■ **Prompt**: All of the listing should be output exactly, apart from the pictures.

___ Given material

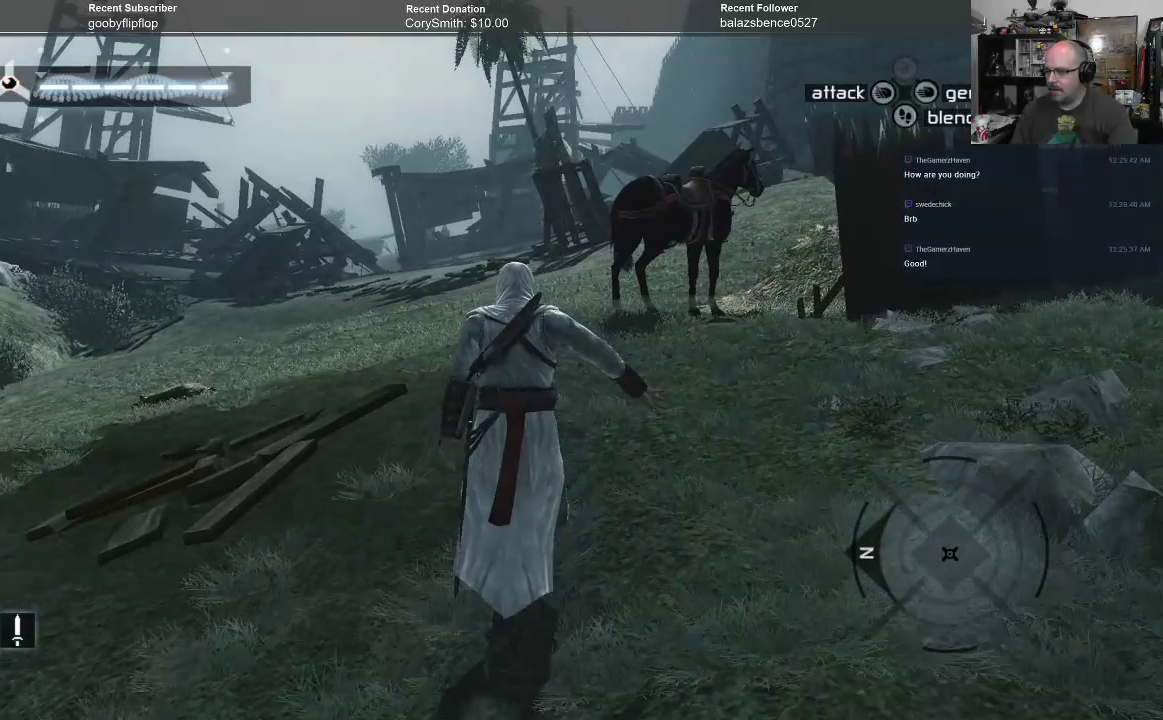
{"buttons": [], "left_stick": "left", "right_stick": "right", "events": [[200, "left_stick", "up-left"], [367, "left_stick", "left"]]}
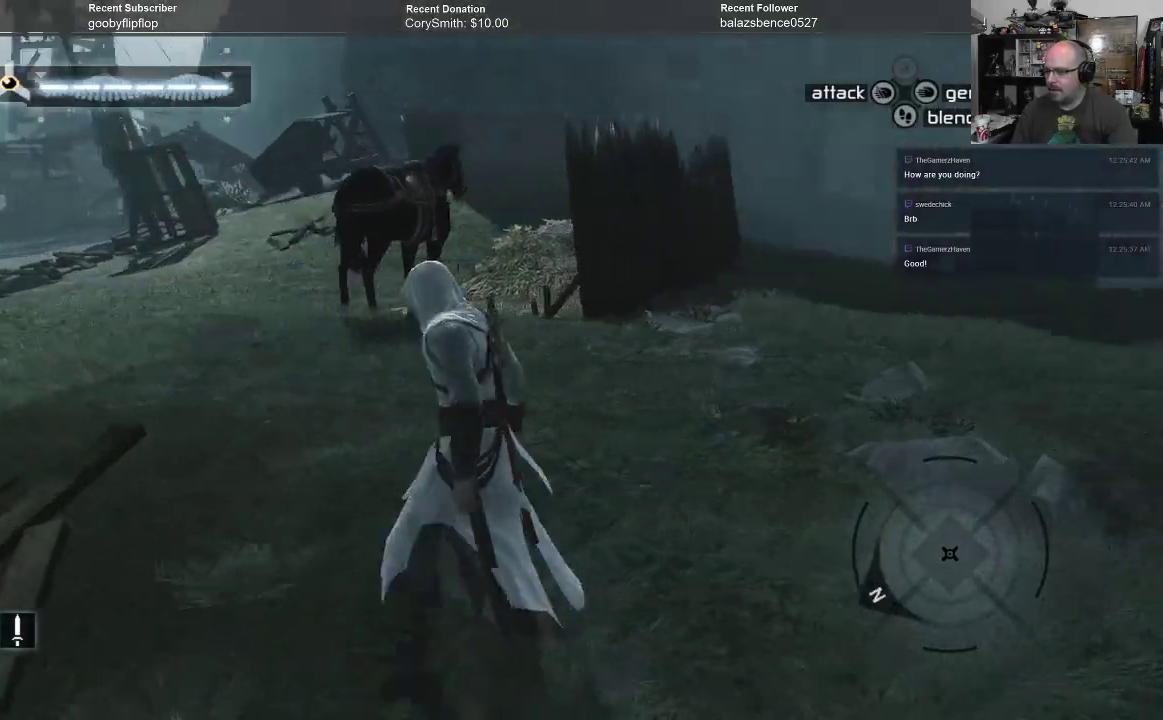
{"buttons": [], "left_stick": "center", "right_stick": "center", "events": [[200, "left_stick", "center"], [333, "right_stick", "center"]]}
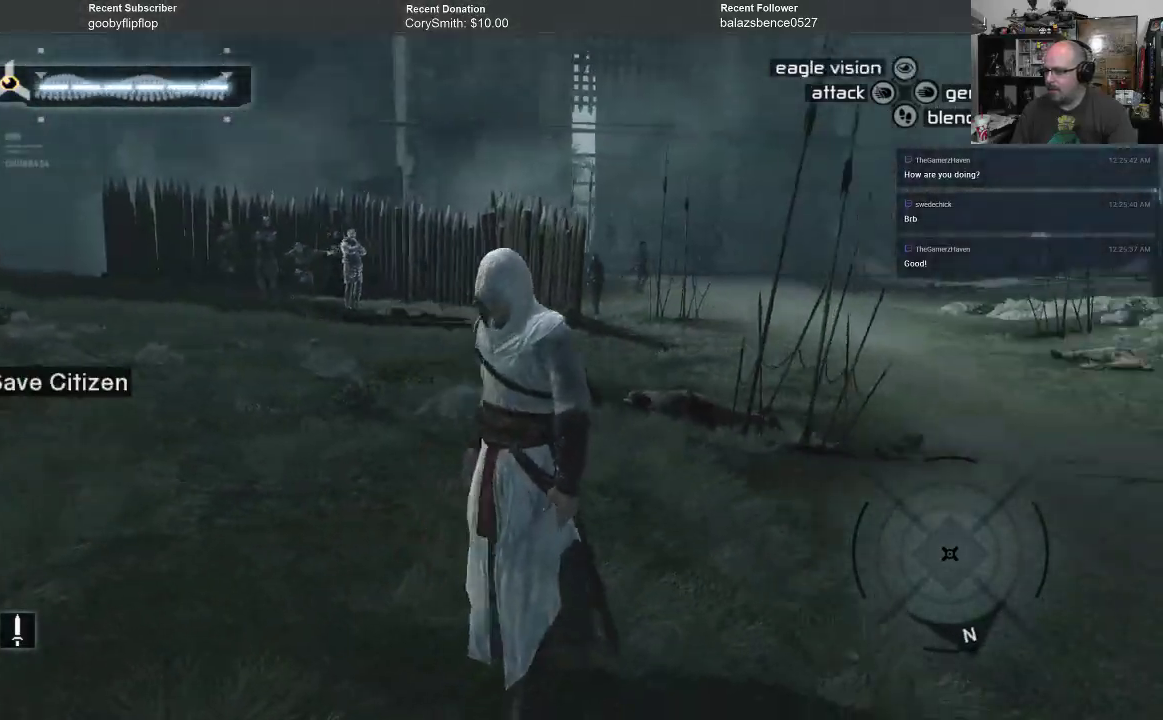
{"buttons": [], "left_stick": "center", "right_stick": "center", "events": []}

______

■ **Answer to the problem**:
{"buttons": [], "left_stick": "left", "right_stick": "right", "events": [[200, "left_stick", "up-left"], [367, "left_stick", "left"]]}
{"buttons": [], "left_stick": "center", "right_stick": "center", "events": [[200, "left_stick", "center"], [333, "right_stick", "center"]]}
{"buttons": [], "left_stick": "center", "right_stick": "center", "events": []}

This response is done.